NEW YORK – Former Indian army commander lieutenant general D.S. Hooda revealed that Indian-made ammunition had been likely used Pulwama attack, US-based newspaper reported.

New York Times quoted Lt. Gen. D.S. Hooda, an Indian army commander as saying, “It is not possible to bring such massive amounts of explosives by infiltrating the border.”

General Hooda further added that the material may have been taken from stashes of explosives being used to blast a mountainside to broaden the highway to Jammu, the same road where the attack occurred.

India had accused Pakistan of orchestrating a suicide bombing that killed dozens of soldiers in occupied Kashmir. Pakistan has strongly rejected the Indian claim, urging New Delhi to avoid such “sad and baseless knee-jerk reactions”.

At least 44 Indian paramilitary soldiers were killed on Thursday in Indian-occupied Kashmir in one the deadliest attacks. The attack saw explosives packed inside a van rip through buses in a convoy of 78 vehicles carrying some 2,500 members of the paramilitary CRPF.

Two blue buses carrying around 35 people each bore the brunt of the massive blast, heard miles away, around 20 kilometres (12 miles) from the city of Srinagar on the main highway to Jammu.

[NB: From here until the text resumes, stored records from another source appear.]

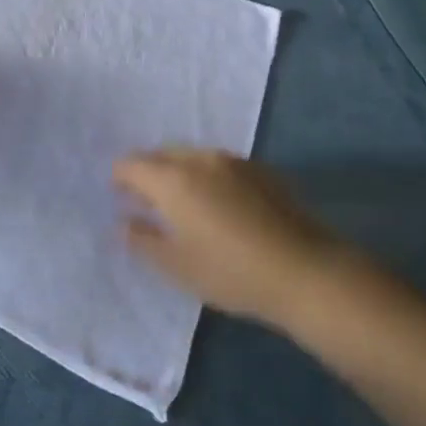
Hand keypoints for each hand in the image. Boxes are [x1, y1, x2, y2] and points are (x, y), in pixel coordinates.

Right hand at [114, 148, 352, 323]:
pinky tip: (219, 204)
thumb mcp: (176, 265)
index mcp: (172, 179)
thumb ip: (142, 240)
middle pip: (161, 154)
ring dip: (179, 172)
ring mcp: (234, 161)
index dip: (119, 178)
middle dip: (148, 172)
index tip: (119, 198)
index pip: (131, 164)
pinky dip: (208, 177)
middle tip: (147, 201)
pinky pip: (220, 165)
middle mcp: (200, 160)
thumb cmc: (231, 272)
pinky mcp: (262, 171)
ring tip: (183, 203)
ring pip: (192, 156)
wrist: (306, 272)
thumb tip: (123, 222)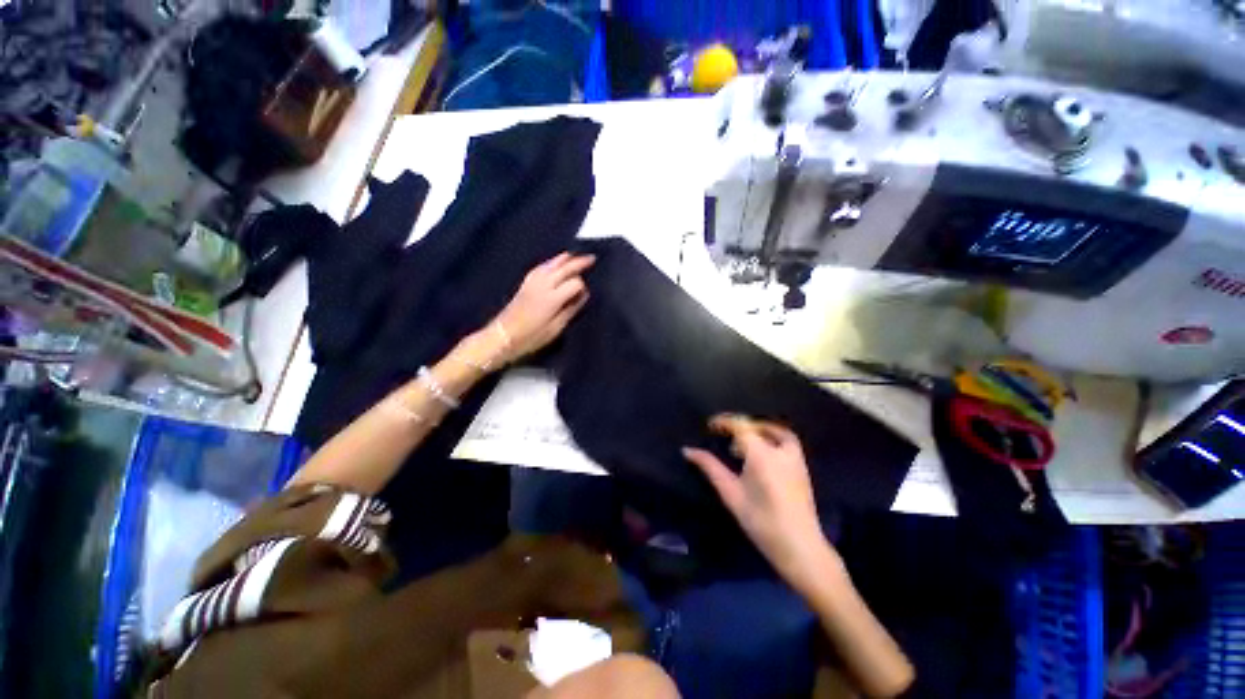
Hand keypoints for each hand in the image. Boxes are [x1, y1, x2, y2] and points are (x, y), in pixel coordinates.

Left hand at [490, 252, 594, 364]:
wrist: (503, 335)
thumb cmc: (531, 336)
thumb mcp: (556, 328)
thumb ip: (571, 309)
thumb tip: (583, 295)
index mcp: (553, 298)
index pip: (575, 283)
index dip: (582, 287)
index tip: (585, 294)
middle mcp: (544, 285)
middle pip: (564, 268)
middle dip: (579, 262)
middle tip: (591, 258)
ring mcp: (533, 282)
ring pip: (551, 264)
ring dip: (565, 259)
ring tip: (575, 256)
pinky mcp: (525, 283)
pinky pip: (540, 267)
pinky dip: (550, 262)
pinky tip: (554, 262)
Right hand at [683, 415, 836, 591]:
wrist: (799, 546)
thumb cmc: (761, 521)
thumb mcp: (730, 493)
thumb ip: (710, 467)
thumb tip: (688, 450)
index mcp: (761, 454)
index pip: (741, 425)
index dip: (724, 421)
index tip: (710, 425)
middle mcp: (780, 450)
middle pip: (757, 426)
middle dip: (739, 426)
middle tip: (724, 435)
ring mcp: (795, 457)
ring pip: (775, 431)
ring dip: (757, 430)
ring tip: (743, 443)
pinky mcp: (802, 466)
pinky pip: (786, 441)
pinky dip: (772, 438)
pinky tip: (762, 453)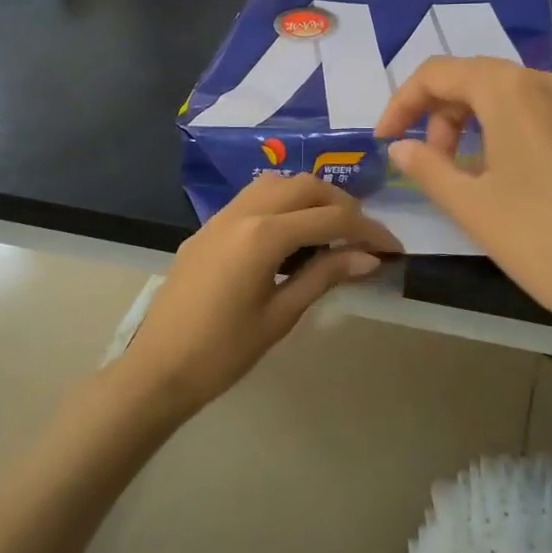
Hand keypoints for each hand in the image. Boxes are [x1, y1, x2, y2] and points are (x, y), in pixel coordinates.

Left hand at [120, 173, 398, 415]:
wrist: (158, 369)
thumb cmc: (223, 352)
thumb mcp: (280, 315)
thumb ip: (324, 276)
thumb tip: (368, 257)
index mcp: (263, 235)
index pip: (330, 218)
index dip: (368, 230)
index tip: (393, 248)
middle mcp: (243, 213)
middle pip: (305, 187)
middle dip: (342, 204)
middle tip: (363, 236)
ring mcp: (220, 217)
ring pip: (276, 184)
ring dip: (310, 196)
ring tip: (329, 229)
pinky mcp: (207, 228)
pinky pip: (252, 197)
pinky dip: (282, 202)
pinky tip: (291, 234)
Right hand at [375, 58, 551, 358]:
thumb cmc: (541, 240)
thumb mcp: (471, 207)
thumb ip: (428, 168)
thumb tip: (402, 148)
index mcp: (513, 92)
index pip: (441, 73)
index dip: (404, 102)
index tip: (386, 140)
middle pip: (483, 81)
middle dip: (445, 116)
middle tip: (433, 164)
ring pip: (522, 102)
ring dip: (484, 127)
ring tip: (476, 178)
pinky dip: (526, 141)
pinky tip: (530, 189)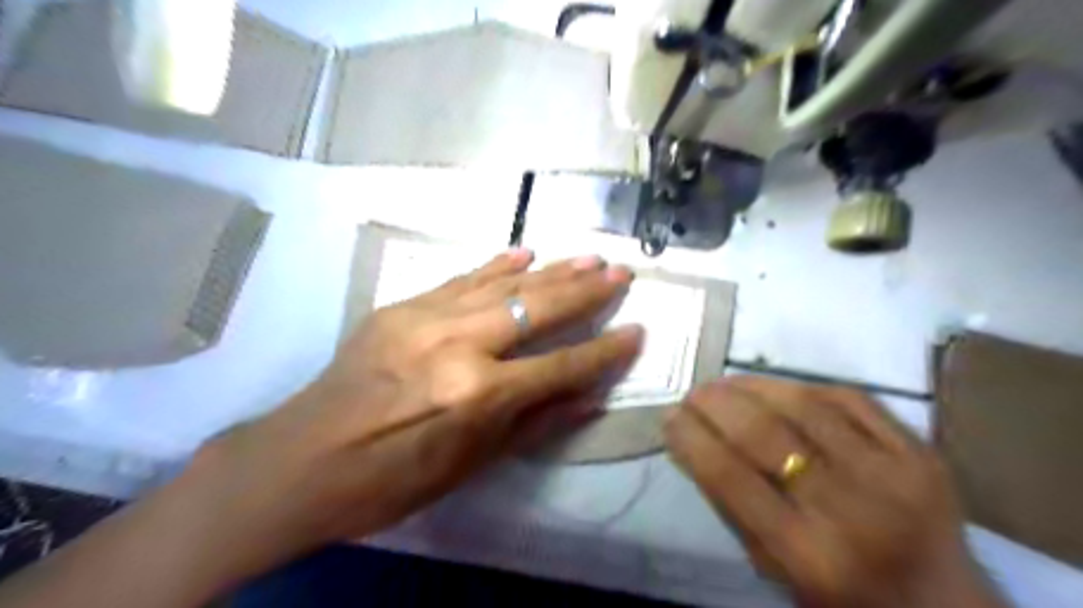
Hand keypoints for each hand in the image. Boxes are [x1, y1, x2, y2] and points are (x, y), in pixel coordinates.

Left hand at [194, 250, 640, 552]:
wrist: (302, 460)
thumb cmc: (393, 478)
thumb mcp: (471, 465)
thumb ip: (535, 424)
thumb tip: (589, 397)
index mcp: (478, 395)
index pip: (561, 366)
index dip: (604, 351)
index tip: (636, 331)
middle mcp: (459, 346)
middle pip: (538, 309)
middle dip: (586, 291)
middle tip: (620, 271)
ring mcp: (426, 318)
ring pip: (505, 285)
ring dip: (551, 270)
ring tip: (588, 256)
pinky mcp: (401, 307)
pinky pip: (460, 279)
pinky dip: (496, 266)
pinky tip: (524, 252)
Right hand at [665, 377, 1012, 605]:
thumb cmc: (843, 598)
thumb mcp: (774, 570)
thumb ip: (733, 508)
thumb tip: (693, 444)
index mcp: (810, 555)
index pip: (730, 476)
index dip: (691, 437)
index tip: (669, 416)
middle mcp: (851, 509)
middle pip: (765, 433)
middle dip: (716, 403)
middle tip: (693, 393)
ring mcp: (894, 474)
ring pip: (805, 405)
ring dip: (753, 385)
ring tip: (726, 383)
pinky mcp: (921, 451)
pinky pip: (851, 398)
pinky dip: (804, 386)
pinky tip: (777, 387)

Kashmir has been divided between India and Pakistan since independence. Rebels have been fighting for an independent Kashmir, or a merger with Pakistan, for 30 years.

Last year was the deadliest in a decade, with rights monitors saying almost 600 Kashmiri people died, most of them civilians. Thousands more have been maimed in recent years by pellet-firing shotguns used by Indian forces.